Here are a few examples of the Elijah Method. Leave your name, number, and then deliver half a sentence to peak interest:

  • “Your name came up in an important conversation today with Hugh…”
  • “They were talking about you and said…”
  • “I have a deal that could deliver you a hundred thou…”
  • “I’m interested in your…”
  • “I have your…”
  • “I have information about your…”
  • “Your competition said…”
  • “I’m calling about your inheritance…”
  • “Are you the (person’s full name) who…”
  • “We wanted to be sure you got your share of…”
  • “I’m calling about the money you left at…”
  • “Hello. I’m calling for Ed Mc…”

I had to call Elijah recently to get some information. I tried his technique on him, cutting off my message in mid-word. I said, “I’m going to quote you in my column this week and I need…” He called me back in under 3 minutes – laughing hysterically. This technique could revolutionize message leaving. I’ve been using it ever since, and it works. Be careful about how far you go on the humor with someone you don’t know.


If you’re making several calls, make sure you document your messages so you can be on top of it immediately if/when your call is returned. There’s nothing worse or more stupid than getting a returned call and having no idea who it’s from.


Voice-messaging companies say that voice mail helps companies route messages faster, and, the recording system offered by voice messaging reduces errors and allows complete messages to be left. True, but many of the people who have voice mail (especially the ones you’re trying to reach) use it as a dodge.


If you’re thinking about buying voice mail, don’t just look at the benefit of your convenience. Before you make a commitment to a specific system – CONSIDER THE IMPACT ON YOUR CUSTOMERS.


Will they be better served? Will you maintain friendly, human service in spite of the voice mail system?

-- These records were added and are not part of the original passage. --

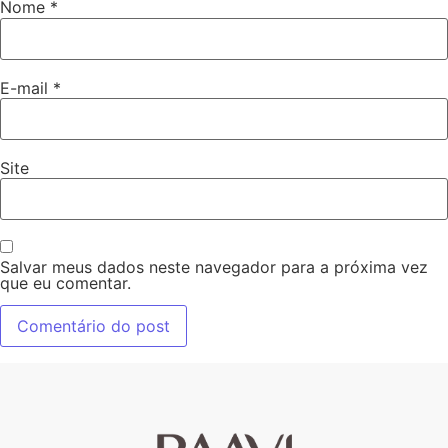
Nome
*
E-mail
*
Site
Salvar meus dados neste navegador para a próxima vez
que eu comentar.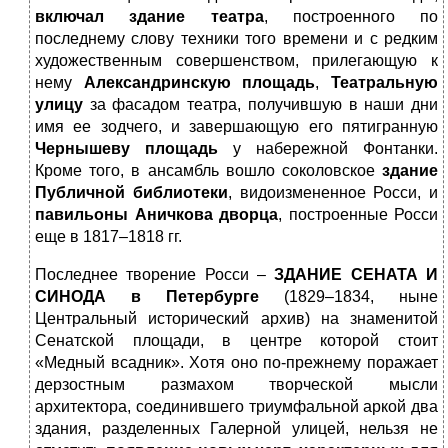
включал здание театра
, построенного по
последнему слову техники того времени и с редким
художественным совершенством, прилегающую к
нему
Александринскую площадь
,
Театральную
улицу
за фасадом театра, получившую в наши дни
имя ее зодчего, и завершающую его пятигранную
Чернышеву площадь
у набережной Фонтанки.
Кроме того, в ансамбль вошло соколовское
здание
Публичной библиотеки
, видоизмененное Росси, и
павильоны Аничкова дворца
, построенные Росси
еще в 1817–1818 гг.
Последнее творение Росси –
ЗДАНИЕ СЕНАТА И
СИНОДА
в Петербурге
(1829–1834, ныне
Центральный исторический архив) на знаменитой
Сенатской площади, в центре которой стоит
«Медный всадник». Хотя оно по-прежнему поражает
дерзостным размахом творческой мысли
архитектора, соединившего триумфальной аркой два
здания, разделенных Галерной улицей, нельзя не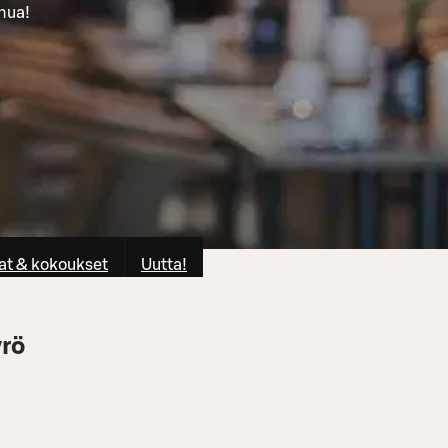
inua!
at & kokoukset
Uutta!
rö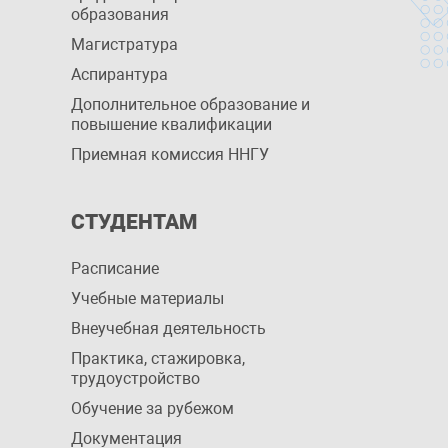
образования
Магистратура
Аспирантура
Дополнительное образование и
повышение квалификации
Приемная комиссия ННГУ
СТУДЕНТАМ
Расписание
Учебные материалы
Внеучебная деятельность
Практика, стажировка,
трудоустройство
Обучение за рубежом
Документация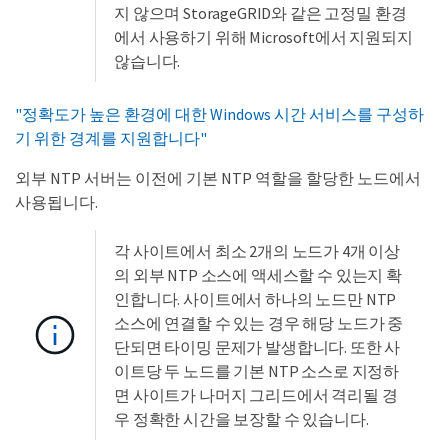
지 않으며 StorageGRID와 같은 고정밀 환경
에서 사용하기 위해 Microsoft에서 지원되지
않습니다.
"정확도가 높은 환경에 대한 Windows 시간 서비스를 구성하
기 위한 경계를 지원합니다"
외부 NTP 서버는 이전에 기본 NTP 역할을 할당한 노드에서
사용됩니다.
각 사이트에서 최소 2개의 노드가 4개 이상
의 외부 NTP 소스에 액세스할 수 있는지 확
인합니다. 사이트에서 하나의 노드만 NTP
소스에 연결할 수 있는 경우 해당 노드가 중
단되면 타이밍 문제가 발생합니다. 또한 사
이트당 두 노드를 기본 NTP 소스로 지정하
면 사이트가 나머지 그리드에서 격리될 경
우 정확한 시간을 보장할 수 있습니다.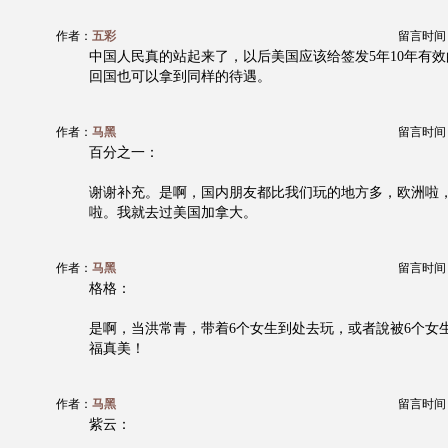
作者：
五彩
留言时间：20
中国人民真的站起来了，以后美国应该给签发5年10年有
回国也可以拿到同样的待遇。
作者：
马黑
留言时间：20
百分之一：
谢谢补充。是啊，国内朋友都比我们玩的地方多，欧洲啦
啦。我就去过美国加拿大。
作者：
马黑
留言时间：20
格格：
是啊，当洪常青，带着6个女生到处去玩，或者說被6个女
福真美！
作者：
马黑
留言时间：20
紫云：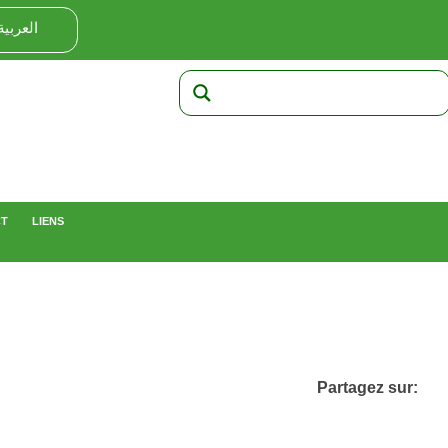
العربية
CT
LIENS
Partagez sur: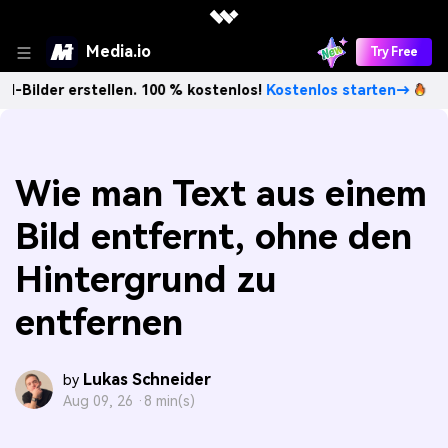
Media.io
Try Free
rstellen. 100 % kostenlos!
Kostenlos starten→
Unbegrenz
Wie man Text aus einem
Bild entfernt, ohne den
Hintergrund zu
entfernen
Lukas Schneider
by
Aug 09, 26 ·
8 min(s)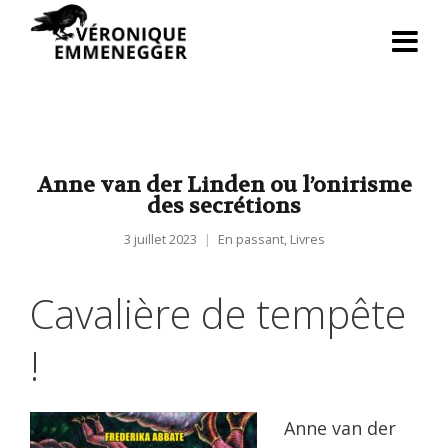
Anne van der Linden ou l’onirisme
des secrétions
3 juillet 2023
En passant
,
Livres
Cavalière de tempête
!
Anne van der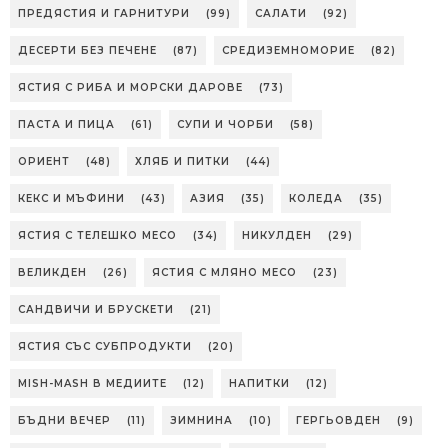
ПРЕДЯСТИЯ И ГАРНИТУРИ
(99)
САЛАТИ
(92)
ДЕСЕРТИ БЕЗ ПЕЧЕНЕ
(87)
СРЕДИЗЕМНОМОРИЕ
(82)
ЯСТИЯ С РИБА И МОРСКИ ДАРОВЕ
(73)
ПАСТА И ПИЦА
(61)
СУПИ И ЧОРБИ
(58)
ОРИЕНТ
(48)
ХЛЯБ И ПИТКИ
(44)
КЕКС И МЪФИНИ
(43)
АЗИЯ
(35)
КОЛЕДА
(35)
ЯСТИЯ С ТЕЛЕШКО МЕСО
(34)
НИКУЛДЕН
(29)
ВЕЛИКДЕН
(26)
ЯСТИЯ С МЛЯНО МЕСО
(23)
САНДВИЧИ И БРУСКЕТИ
(21)
ЯСТИЯ СЪС СУБПРОДУКТИ
(20)
MISH-MASH В МЕДИИТЕ
(12)
НАПИТКИ
(12)
БЪДНИ ВЕЧЕР
(11)
ЗИМНИНА
(10)
ГЕРГЬОВДЕН
(9)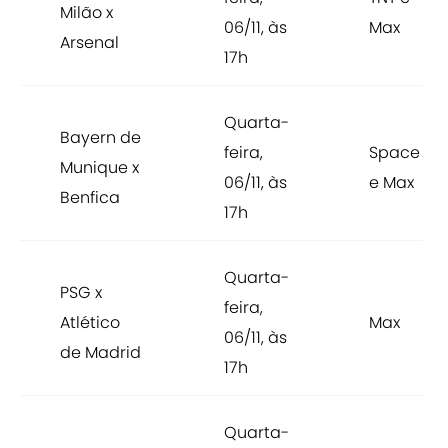
Milão x
06/11, às
Max
Arsenal
17h
Quarta-
Bayern de
feira,
Space
Munique x
06/11, às
e Max
Benfica
17h
Quarta-
PSG x
feira,
Atlético
Max
06/11, às
de Madrid
17h
Quarta-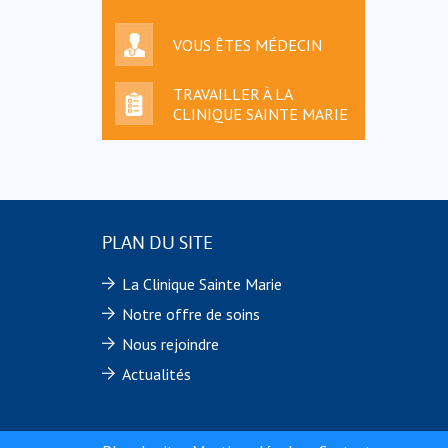
VOUS ÊTES MÉDECIN
TRAVAILLER À LA
CLINIQUE SAINTE MARIE
PLAN DU SITE
La Clinique Sainte Marie
Notre offre de soins
Nous rejoindre
Actualités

Don’t confuse voice mail with automatic attendant systems. Automatic attendant, where the computer actually answers the phone, is the single worst business invention ever.


Here is the most customer-friendly type of voice mail system to use:

  1. Human answers
  2. Human determines if the person you’re calling is in by ringing their phone and monitoring the response
  3. If not in, human returns and says, “Mr. Jones is not in. Would you like me to help you personally, take your message personally or would you like to leave a detailed message on his or her voice mail?”
  4. You faint from the shock.


Press 1 if you hate voice mail. Press the hot button of the prospect if you want to get a call back and make the sale in spite of it. Press on.


If you do leave a message on someone’s voice mail, ask yourself “Would I return this call?”


If you hesitate to say yes, change your message.